About this task:
Repeat every line of the entries below word for word, keeping the same line breaks.

Data records:
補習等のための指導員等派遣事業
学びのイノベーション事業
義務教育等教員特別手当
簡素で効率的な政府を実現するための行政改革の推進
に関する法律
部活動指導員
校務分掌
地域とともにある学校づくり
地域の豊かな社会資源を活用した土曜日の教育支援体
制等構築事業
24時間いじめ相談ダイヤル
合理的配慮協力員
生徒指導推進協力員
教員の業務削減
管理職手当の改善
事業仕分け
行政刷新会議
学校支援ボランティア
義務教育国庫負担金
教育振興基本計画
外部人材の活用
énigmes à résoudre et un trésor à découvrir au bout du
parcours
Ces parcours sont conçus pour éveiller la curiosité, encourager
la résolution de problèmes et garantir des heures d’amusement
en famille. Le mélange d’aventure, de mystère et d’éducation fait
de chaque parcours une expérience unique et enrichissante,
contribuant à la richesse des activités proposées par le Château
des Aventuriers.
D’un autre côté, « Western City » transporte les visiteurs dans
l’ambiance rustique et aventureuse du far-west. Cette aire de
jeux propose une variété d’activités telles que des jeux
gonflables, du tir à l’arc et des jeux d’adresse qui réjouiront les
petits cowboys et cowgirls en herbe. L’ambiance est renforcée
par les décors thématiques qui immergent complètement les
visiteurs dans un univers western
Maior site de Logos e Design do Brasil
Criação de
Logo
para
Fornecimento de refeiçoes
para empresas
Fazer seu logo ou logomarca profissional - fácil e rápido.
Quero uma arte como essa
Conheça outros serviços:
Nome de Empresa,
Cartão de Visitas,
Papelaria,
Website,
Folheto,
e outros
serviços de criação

Result:
補習等のための指導員等派遣事業
学びのイノベーション事業
義務教育等教員特別手当
簡素で効率的な政府を実現するための行政改革の推進
に関する法律
部活動指導員
校務分掌
地域とともにある学校づくり
地域の豊かな社会資源を活用した土曜日の教育支援体
制等構築事業
24時間いじめ相談ダイヤル
合理的配慮協力員
生徒指導推進協力員
教員の業務削減
管理職手当の改善
事業仕分け
行政刷新会議
学校支援ボランティア
義務教育国庫負担金
教育振興基本計画
外部人材の活用
énigmes à résoudre et un trésor à découvrir au bout du
parcours
Ces parcours sont conçus pour éveiller la curiosité, encourager
la résolution de problèmes et garantir des heures d’amusement
en famille. Le mélange d’aventure, de mystère et d’éducation fait
de chaque parcours une expérience unique et enrichissante,
contribuant à la richesse des activités proposées par le Château
des Aventuriers.
D’un autre côté, « Western City » transporte les visiteurs dans
l’ambiance rustique et aventureuse du far-west. Cette aire de
jeux propose une variété d’activités telles que des jeux
gonflables, du tir à l’arc et des jeux d’adresse qui réjouiront les
petits cowboys et cowgirls en herbe. L’ambiance est renforcée
par les décors thématiques qui immergent complètement les
visiteurs dans un univers western
Maior site de Logos e Design do Brasil
Criação de
Logo
para
Fornecimento de refeiçoes
para empresas
Fazer seu logo ou logomarca profissional - fácil e rápido.
Quero uma arte como essa
Conheça outros serviços:
Nome de Empresa,
Cartão de Visitas,
Papelaria,
Website,
Folheto,
e outros
serviços de criação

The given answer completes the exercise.